Als ich also nach diesem ereignisreichen Tag im Dunkeln nach Hause radelte, fragte ich mich, ob ich wohl eines Tages mit dem Gefühl im Bauch nach Hause kommen würde, etwas geschafft zu haben. Das Gefühl einfach alles richtig gemacht zu haben und dass alle mit mir zufrieden sind. Ich verfolgte diesen schwermütigen Gedanken für ungefähr einen Kilometer, bis ich an der Ampel einen Entschluss fasste!

Ich beschloss ab jetzt nicht mehr mitzuspielen. Ich nehme nicht mehr Teil an diesem kranken Wettbewerb, den man nie gewinnen kann. Ich lasse mir nie wieder von Fremden meine Leistungen und Erfahrungsschätze wegrationalisieren. Ein neues Selbstbewusstsein machte sich bemerkbar. Mein Mut, sich ausschließlich auf meine Talente und Leistungen zu konzentrieren, kehrte zurück.

Mir wurde klar, dass sich weder der diffuse Arbeitsmarkt noch der einzelne Arbeitnehmer generalisieren lässt. Ich werde mich in Zukunft nicht mehr von aufgeblasenen Anforderungsprofilen abschrecken lassen, sondern selbstbewusst die Initiative ergreifen und mein Können unter Beweis stellen.
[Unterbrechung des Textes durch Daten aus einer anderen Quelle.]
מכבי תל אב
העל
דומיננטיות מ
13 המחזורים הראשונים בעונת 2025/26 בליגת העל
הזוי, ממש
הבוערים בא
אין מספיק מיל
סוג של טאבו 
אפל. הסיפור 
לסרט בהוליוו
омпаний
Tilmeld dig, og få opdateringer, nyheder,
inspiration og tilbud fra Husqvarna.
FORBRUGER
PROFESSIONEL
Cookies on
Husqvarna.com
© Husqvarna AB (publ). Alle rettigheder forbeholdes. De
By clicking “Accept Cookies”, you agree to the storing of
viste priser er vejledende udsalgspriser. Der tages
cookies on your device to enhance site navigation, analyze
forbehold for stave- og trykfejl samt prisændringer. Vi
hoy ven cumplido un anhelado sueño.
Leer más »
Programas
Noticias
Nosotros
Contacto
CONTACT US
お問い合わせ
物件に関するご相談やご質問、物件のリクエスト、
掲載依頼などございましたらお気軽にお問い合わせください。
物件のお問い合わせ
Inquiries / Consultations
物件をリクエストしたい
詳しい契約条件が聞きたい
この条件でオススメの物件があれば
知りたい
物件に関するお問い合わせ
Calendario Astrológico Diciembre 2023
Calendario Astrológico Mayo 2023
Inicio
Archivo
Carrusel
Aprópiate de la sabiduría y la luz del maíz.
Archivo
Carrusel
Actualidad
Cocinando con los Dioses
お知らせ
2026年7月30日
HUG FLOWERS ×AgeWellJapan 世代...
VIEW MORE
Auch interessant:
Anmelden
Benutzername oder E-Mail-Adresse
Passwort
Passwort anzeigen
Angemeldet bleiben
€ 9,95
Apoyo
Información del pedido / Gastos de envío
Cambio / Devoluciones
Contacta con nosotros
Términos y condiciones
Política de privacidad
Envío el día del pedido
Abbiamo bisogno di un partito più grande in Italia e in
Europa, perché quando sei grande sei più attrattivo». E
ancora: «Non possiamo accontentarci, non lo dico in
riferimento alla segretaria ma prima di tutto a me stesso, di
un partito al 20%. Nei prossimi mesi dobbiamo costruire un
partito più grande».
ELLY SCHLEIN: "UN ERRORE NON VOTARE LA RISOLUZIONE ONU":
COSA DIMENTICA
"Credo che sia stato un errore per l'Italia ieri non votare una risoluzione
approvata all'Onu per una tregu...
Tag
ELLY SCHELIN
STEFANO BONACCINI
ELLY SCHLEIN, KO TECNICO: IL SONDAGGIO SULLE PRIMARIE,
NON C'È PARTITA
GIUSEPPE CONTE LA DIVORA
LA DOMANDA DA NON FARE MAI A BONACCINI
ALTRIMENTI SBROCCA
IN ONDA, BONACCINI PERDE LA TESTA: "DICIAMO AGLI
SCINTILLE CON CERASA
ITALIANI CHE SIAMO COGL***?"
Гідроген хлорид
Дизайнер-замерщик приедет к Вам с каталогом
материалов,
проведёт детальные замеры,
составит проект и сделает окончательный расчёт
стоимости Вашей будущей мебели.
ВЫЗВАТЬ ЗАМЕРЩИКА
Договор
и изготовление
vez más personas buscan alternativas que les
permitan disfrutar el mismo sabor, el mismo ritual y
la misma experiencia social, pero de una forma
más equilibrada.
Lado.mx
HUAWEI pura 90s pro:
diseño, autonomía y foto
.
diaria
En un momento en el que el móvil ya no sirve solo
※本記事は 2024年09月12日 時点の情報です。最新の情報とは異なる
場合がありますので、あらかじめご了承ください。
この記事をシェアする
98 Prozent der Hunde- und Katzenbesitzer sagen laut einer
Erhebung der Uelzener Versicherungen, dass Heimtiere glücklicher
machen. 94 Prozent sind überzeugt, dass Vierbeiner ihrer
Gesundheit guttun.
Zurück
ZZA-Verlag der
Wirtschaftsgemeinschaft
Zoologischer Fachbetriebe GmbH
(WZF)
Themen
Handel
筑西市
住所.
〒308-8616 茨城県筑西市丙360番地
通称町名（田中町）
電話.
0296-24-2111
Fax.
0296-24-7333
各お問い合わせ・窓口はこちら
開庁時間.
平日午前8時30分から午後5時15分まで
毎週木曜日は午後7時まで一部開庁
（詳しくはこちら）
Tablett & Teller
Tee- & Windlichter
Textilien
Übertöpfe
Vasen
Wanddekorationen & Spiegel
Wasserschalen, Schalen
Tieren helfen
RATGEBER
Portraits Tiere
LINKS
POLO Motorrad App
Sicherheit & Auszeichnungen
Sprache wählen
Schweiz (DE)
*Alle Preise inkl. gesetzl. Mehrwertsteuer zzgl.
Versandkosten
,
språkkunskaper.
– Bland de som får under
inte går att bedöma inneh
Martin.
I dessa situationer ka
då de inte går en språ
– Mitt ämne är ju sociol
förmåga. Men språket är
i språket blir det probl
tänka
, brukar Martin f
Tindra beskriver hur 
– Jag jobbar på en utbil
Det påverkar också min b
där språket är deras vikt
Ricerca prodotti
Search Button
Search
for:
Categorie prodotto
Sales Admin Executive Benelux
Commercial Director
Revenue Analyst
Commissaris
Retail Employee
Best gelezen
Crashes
Gradlinigkeit, Verstand, Fleiß und ein gutes Bauchgefühl waren stets meine Gefährten zum Erfolg. Also sollen auch in Zukunft Fixsterne und Bauchgefühle meine Berater in den wichtigen Entscheidungen sein. Zukunftsängste und lähmende Minderwertigkeitskomplexe haben ab jetzt hier keinen Platz mehr. Ich stieg vom Fahrrad und fühlte mich bereit. Bereit dazu, mich jeder Herausforderung zu stellen. Als ich meinen Mantel an die Garderobe hängte, atmete ich tief durch und dachte mir: „Mensch heute hast du wirklich mal was geschafft!“

Comments

  1. Annenass says:

    Ein toller Text über die Kunst des „Verlierens“. Hoffentlich kann ich bald mehr Texte von Dir lesen 🙂

  2. Voegelchen says:

    Du sprichst so vielen Leuten in der gleichen Situation aus der Seele und verteilst dabei eine große Portion Motivation! Mehr davon 🙂

  3. Michele Sryk says:

    Interessant auf alle Fälle! Jedoch, entschuldige bitte. Habe es leider doch nicht ganz verstehen können. Zwei Fächer studiert, die sowohl Naturwissenschaften umfassen? Geographie oder Germanistik? Kann mich jetzt nicht so ganz entscheiden.

    1. Mareike Kalbitz says:

      Danke für deinen Kommentar,

      Ich habe einen 2-Fach Bachelor absolviert. In diesem Zusammenhang habe ich Geographie mit einem physischen Schwerpunkt studiert und in der Germanistik geschichtliche und kulturwissenschaftliche Aspekte Vertieft. Daraus ergibt sich die Schilderung, dass ich jeweils ein Fach im naturwissenschaftlichen-, bzw. im geisteswissenschaftlichen Bereich abgeschlossen habe.